++++ Text

Unlike the recent angst-ridden films “Loser” and “The In Crowd,” “Groove” puts a different face to Generation Y, exposing them not as an angry, disenfranchised lot lacking in love or evil to the core, but as euphoric, happy-go-lucky drug users who love to love each other, baby — especially while tripping on a dance floor.
In making the film, Harrison says his intention “was to evoke the community found in the subculture of raves. I was also interested in exploring the ambiguous morality surrounding relationships and drug use as well as the universal desire of people to belong and feel connected, however successful or unsuccessful each person’s attempt is.”
Harrison himself is only modestly successful in pulling this off.
His film’s opening, set to a driving techno score, begins with an anonymous group of techno-savvy twentysomethings logging onto computers and hopping into chatrooms to spread the word about the latest rave, which is set to take place illegally at an abandoned warehouse in San Francisco.
It’s the most interesting part of the movie, a crisply edited 15 minutes that provide insight into the sheer skill and daring it takes to organize one of these events.
The characters, however, are about as interesting as anything on “The Lawrence Welk Show”; they’re meaningless to Harrison and to us. As likable as some of these club kids are, most are vapid and none ever rises above stereotype. Harrison is too content to use them as movable set pieces that occasionally O.D.
There’s David (the horrible Hamish Linklater), a tense, lonely writer of PC manuals who predictably loosens up and comes into his own at the rave; there’s Leyla Heydel (Lola Glaudini), a bright, knowing New Yorker who helps David through his first trip on Ecstasy; and David’s brother Colin (Denny Kirwood), who proposes to his girlfriend, Harmony (Mackenzie Firgens), on the very night he also decides to make out with a man.

++++++++

Task brief
Duplicate the "Groove" review above, everything from "Harrison himself is" down to "of these events.".

++++ Data below

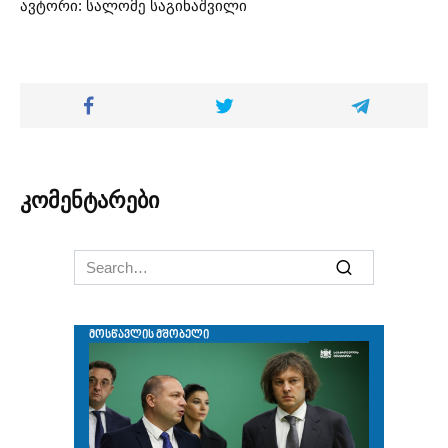
ავტორი: სალომე საგინაშვილი
კომენტარები
Search
for:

++++++++

Written response
Harrison himself is only modestly successful in pulling this off.
His film’s opening, set to a driving techno score, begins with an anonymous group of techno-savvy twentysomethings logging onto computers and hopping into chatrooms to spread the word about the latest rave, which is set to take place illegally at an abandoned warehouse in San Francisco.
It’s the most interesting part of the movie, a crisply edited 15 minutes that provide insight into the sheer skill and daring it takes to organize one of these events.